Arch’s only narrowband personal communications services interests were a minority stake in Benbow PCS Ventures, which holds a 50/12.5 NPCS license, and a 10-percent equity in InFLEXion carrier Conxus Communications Inc. The acquisition of MobileMedia gives it two more NPCS licenses that it will fully own and which MobileMedia already has begun building out.

Finally, Arch emerges from the transaction with a much-needed reduction in debt-to-cash-flow ratio.

“The only critical thing I’ve heard about Arch is that our debt leverage is too high,” said Baker. “This acquisition will move Arch to a debt leverage ratio in line with the rest of the industry.”

By borrowing from its bank facility to fund the cash portion of the deal, Arch’s overall debt load will increase from $1 billion to $1.3 billion. However, Arch will see cash-flow increase from $141 million to $240 million post merger, reducing Arch’s debt to about 5.6 times earnings before interest, tax, depreciation and amortization-from 7.1. Arch said it expects additional increases in cash flow and reduction of debt after the first year following the acquisition, expected to result in an annualized cost savings of $25 million.

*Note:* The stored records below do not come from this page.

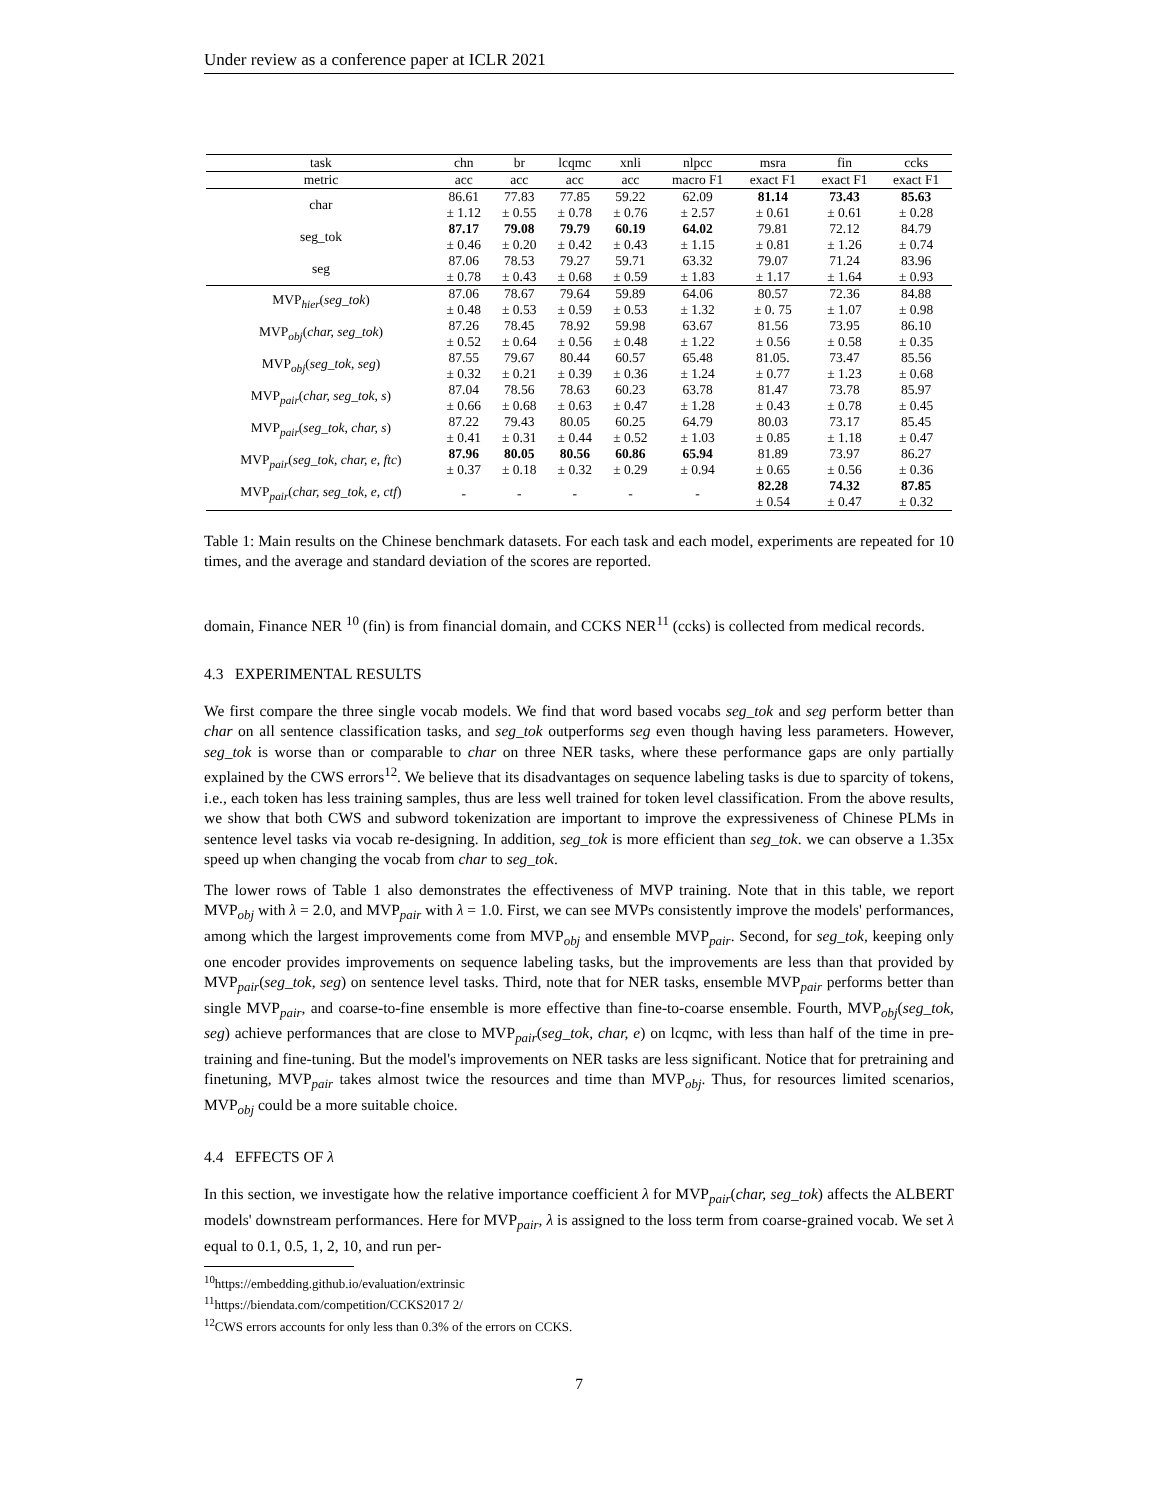Under review as a conference paper at ICLR 2021
| task | chn | br | lcqmc | xnli | nlpcc | msra | fin | ccks |
| --- | --- | --- | --- | --- | --- | --- | --- | --- |
| metric | acc | acc | acc | acc | macro F1 | exact F1 | exact F1 | exact F1 |
| char | 86.61 | 77.83 | 77.85 | 59.22 | 62.09 | 81.14 | 73.43 | 85.63 |
| | ± 1.12 | ± 0.55 | ± 0.78 | ± 0.76 | ± 2.57 | ± 0.61 | ± 0.61 | ± 0.28 |
| seg_tok | 87.17 | 79.08 | 79.79 | 60.19 | 64.02 | 79.81 | 72.12 | 84.79 |
| | ± 0.46 | ± 0.20 | ± 0.42 | ± 0.43 | ± 1.15 | ± 0.81 | ± 1.26 | ± 0.74 |
| seg | 87.06 | 78.53 | 79.27 | 59.71 | 63.32 | 79.07 | 71.24 | 83.96 |
| | ± 0.78 | ± 0.43 | ± 0.68 | ± 0.59 | ± 1.83 | ± 1.17 | ± 1.64 | ± 0.93 |
| MVP<sub>hier</sub>( seg_tok ) | 87.06 | 78.67 | 79.64 | 59.89 | 64.06 | 80.57 | 72.36 | 84.88 |
| | ± 0.48 | ± 0.53 | ± 0.59 | ± 0.53 | ± 1.32 | ± 0. 75 | ± 1.07 | ± 0.98 |
| MVP<sub>obj</sub>( char, seg_tok ) | 87.26 | 78.45 | 78.92 | 59.98 | 63.67 | 81.56 | 73.95 | 86.10 |
| | ± 0.52 | ± 0.64 | ± 0.56 | ± 0.48 | ± 1.22 | ± 0.56 | ± 0.58 | ± 0.35 |
| MVP<sub>obj</sub>( seg_tok, seg ) | 87.55 | 79.67 | 80.44 | 60.57 | 65.48 | 81.05. | 73.47 | 85.56 |
| | ± 0.32 | ± 0.21 | ± 0.39 | ± 0.36 | ± 1.24 | ± 0.77 | ± 1.23 | ± 0.68 |
| MVP<sub>pair</sub>( char, seg_tok, s ) | 87.04 | 78.56 | 78.63 | 60.23 | 63.78 | 81.47 | 73.78 | 85.97 |
| | ± 0.66 | ± 0.68 | ± 0.63 | ± 0.47 | ± 1.28 | ± 0.43 | ± 0.78 | ± 0.45 |
| MVP<sub>pair</sub>( seg_tok, char, s ) | 87.22 | 79.43 | 80.05 | 60.25 | 64.79 | 80.03 | 73.17 | 85.45 |
| | ± 0.41 | ± 0.31 | ± 0.44 | ± 0.52 | ± 1.03 | ± 0.85 | ± 1.18 | ± 0.47 |
| MVP<sub>pair</sub>( seg_tok, char, e, ftc ) | 87.96 | 80.05 | 80.56 | 60.86 | 65.94 | 81.89 | 73.97 | 86.27 |
| | ± 0.37 | ± 0.18 | ± 0.32 | ± 0.29 | ± 0.94 | ± 0.65 | ± 0.56 | ± 0.36 |
| MVP<sub>pair</sub>( char, seg_tok, e, ctf ) | - | - | - | - | - | 82.28 | 74.32 | 87.85 |
| | | | | | | ± 0.54 | ± 0.47 | ± 0.32 |
Table 1: Main results on the Chinese benchmark datasets. For each task and each model, experiments are repeated for 10 times, and the average and standard deviation of the scores are reported.
domain, Finance NER <sup>10</sup> (fin) is from financial domain, and CCKS NER<sup>11</sup> (ccks) is collected from medical records.
4.3 EXPERIMENTAL RESULTS
We first compare the three single vocab models. We find that word based vocabs seg_tok and seg perform better than char on all sentence classification tasks, and seg_tok outperforms seg even though having less parameters. However, seg_tok is worse than or comparable to char on three NER tasks, where these performance gaps are only partially explained by the CWS errors<sup>12</sup>. We believe that its disadvantages on sequence labeling tasks is due to sparcity of tokens, i.e., each token has less training samples, thus are less well trained for token level classification. From the above results, we show that both CWS and subword tokenization are important to improve the expressiveness of Chinese PLMs in sentence level tasks via vocab re-designing. In addition, seg_tok is more efficient than seg_tok. we can observe a 1.35x speed up when changing the vocab from char to seg_tok.
The lower rows of Table 1 also demonstrates the effectiveness of MVP training. Note that in this table, we report MVP<sub>obj</sub> with λ = 2.0, and MVP<sub>pair</sub> with λ = 1.0. First, we can see MVPs consistently improve the models' performances, among which the largest improvements come from MVP<sub>obj</sub> and ensemble MVP<sub>pair</sub>. Second, for seg_tok, keeping only one encoder provides improvements on sequence labeling tasks, but the improvements are less than that provided by MVP<sub>pair</sub>(seg_tok, seg) on sentence level tasks. Third, note that for NER tasks, ensemble MVP<sub>pair</sub> performs better than single MVP<sub>pair</sub>, and coarse-to-fine ensemble is more effective than fine-to-coarse ensemble. Fourth, MVP<sub>obj</sub>(seg_tok, seg) achieve performances that are close to MVP<sub>pair</sub>(seg_tok, char, e) on lcqmc, with less than half of the time in pre-training and fine-tuning. But the model's improvements on NER tasks are less significant. Notice that for pretraining and finetuning, MVP<sub>pair</sub> takes almost twice the resources and time than MVP<sub>obj</sub>. Thus, for resources limited scenarios, MVP<sub>obj</sub> could be a more suitable choice.
4.4 EFFECTS OF λ
In this section, we investigate how the relative importance coefficient λ for MVP<sub>pair</sub>(char, seg_tok) affects the ALBERT models' downstream performances. Here for MVP<sub>pair</sub>, λ is assigned to the loss term from coarse-grained vocab. We set λ equal to 0.1, 0.5, 1, 2, 10, and run per-
<sup>10</sup> https://embedding.github.io/evaluation/extrinsic
<sup>11</sup> https://biendata.com/competition/CCKS2017 2/
<sup>12</sup>CWS errors accounts for only less than 0.3% of the errors on CCKS.
7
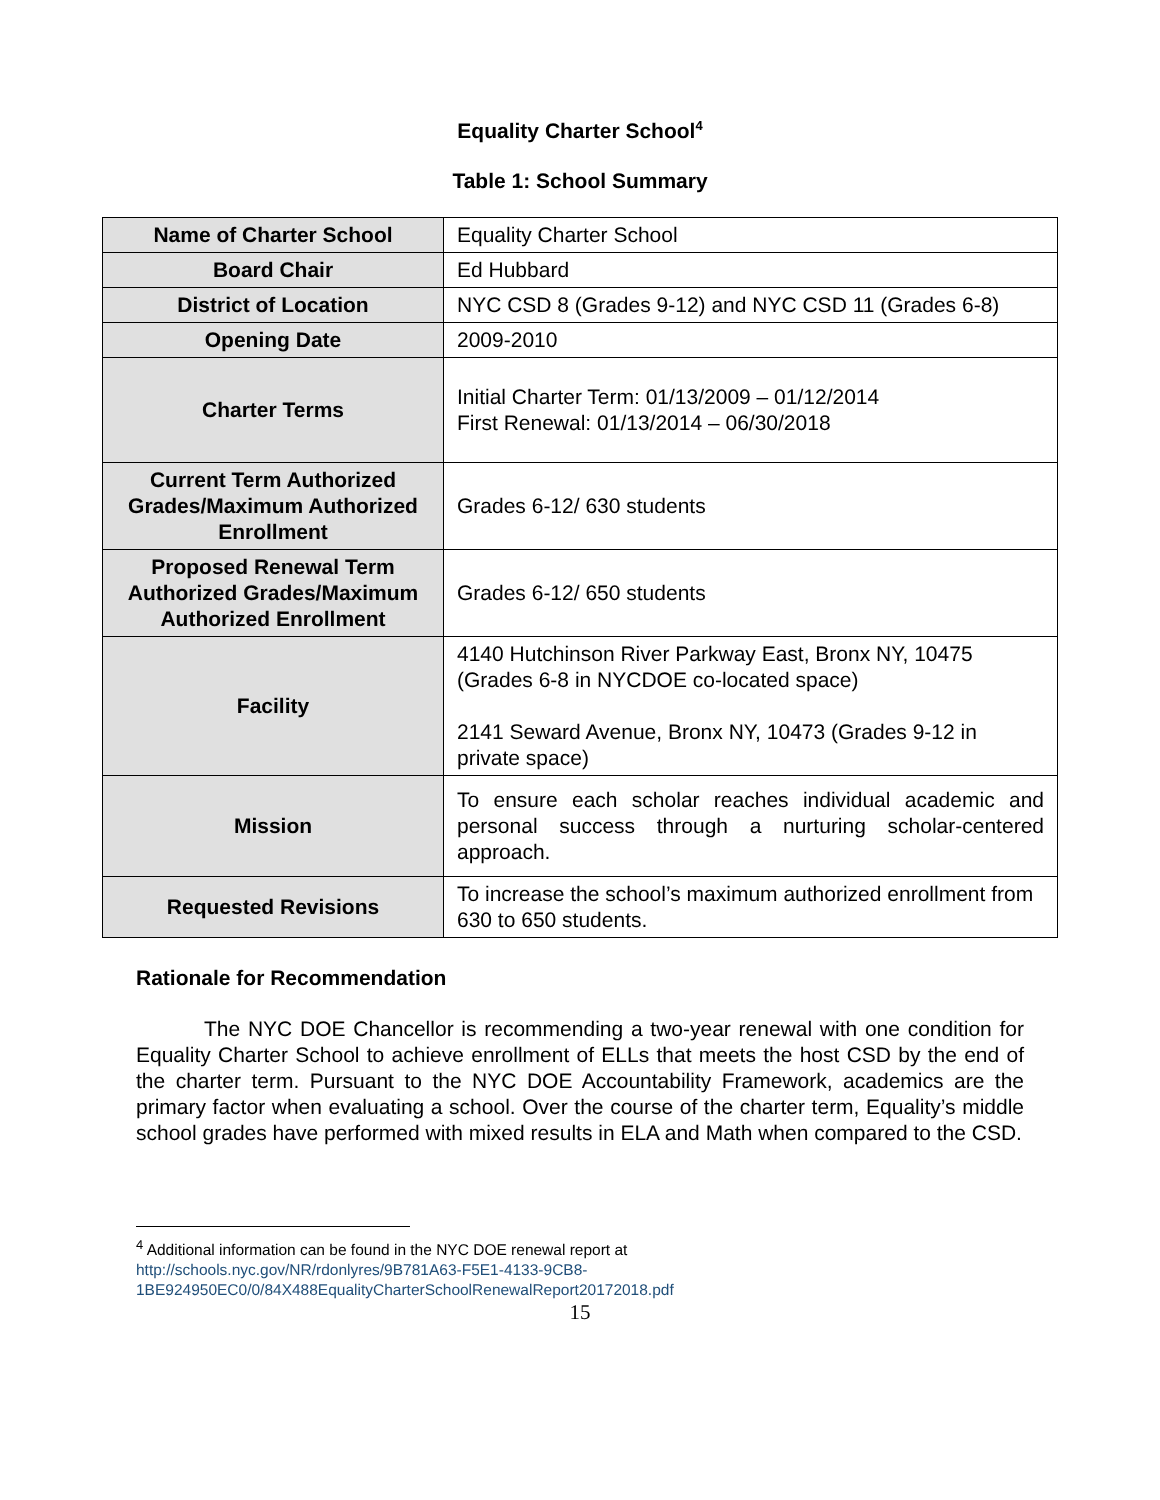Equality Charter School<sup>4</sup>
Table 1: School Summary
| Name of Charter School | Equality Charter School |
| Board Chair | Ed Hubbard |
| District of Location | NYC CSD 8 (Grades 9-12) and NYC CSD 11 (Grades 6-8) |
| Opening Date | 2009-2010 |
| Charter Terms | Initial Charter Term: 01/13/2009 – 01/12/2014 First Renewal: 01/13/2014 – 06/30/2018 |
| Current Term Authorized Grades/Maximum Authorized Enrollment | Grades 6-12/ 630 students |
| Proposed Renewal Term Authorized Grades/Maximum Authorized Enrollment | Grades 6-12/ 650 students |
| Facility | 4140 Hutchinson River Parkway East, Bronx NY, 10475 (Grades 6-8 in NYCDOE co-located space) 2141 Seward Avenue, Bronx NY, 10473 (Grades 9-12 in private space) |
| Mission | To ensure each scholar reaches individual academic and personal success through a nurturing scholar-centered approach. |
| Requested Revisions | To increase the school’s maximum authorized enrollment from 630 to 650 students. |
Rationale for Recommendation
The NYC DOE Chancellor is recommending a two-year renewal with one condition for Equality Charter School to achieve enrollment of ELLs that meets the host CSD by the end of the charter term. Pursuant to the NYC DOE Accountability Framework, academics are the primary factor when evaluating a school. Over the course of the charter term, Equality’s middle school grades have performed with mixed results in ELA and Math when compared to the CSD.
<sup>4</sup> Additional information can be found in the NYC DOE renewal report at
http://schools.nyc.gov/NR/rdonlyres/9B781A63-F5E1-4133-9CB8-
1BE924950EC0/0/84X488EqualityCharterSchoolRenewalReport20172018.pdf
15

Standard and Poor’s placed its ratings for Arch on CreditWatch, a positive step reflecting the company’s improved financial and business risk profile, the rating agency said. The single D rating on MobileMedia’s $480 million subordinated debt will be withdrawn. The CreditWatch decision was made in response the 5.6 times debt ratio, increased cash flow and annualized cost savings of $25 million, as well as other operational positives, S&P said.

The transaction will be implemented through a new reorganization plan MobileMedia would have to submit to the U.S. Bankruptcy Court for the District of Delaware.

“The fact that MobileMedia is emerging from Chapter 11 has absolutely no impact at all on the integration process of the plan,” Baker said. “What it means … is that it complicated the acquisition process, but nothing on the integration plan.

“They’ve got first-rate people and first-rate systems,” he continued. “I personally feel badly that the past management failed at its integration efforts. It gave MobileMedia a bum rap.”

Baker said the turnaround effort undertaken by the industry played a substantial role in Arch’s decision to pursue the company.

As to the management structure of the combined company, Ed Baker said there is “no question” that Joe Bondi, current MobileMedia restructuring chairman and managing director of the turnaround firm Alvarez & Marsal Inc., would leave the combined company and that Baker would assume the role of chairman and CEO. Most of Arch’s upper management team will extend their responsibilities to the combined company. Exactly which other members of MobileMedia’s management team will remain has not yet been decided.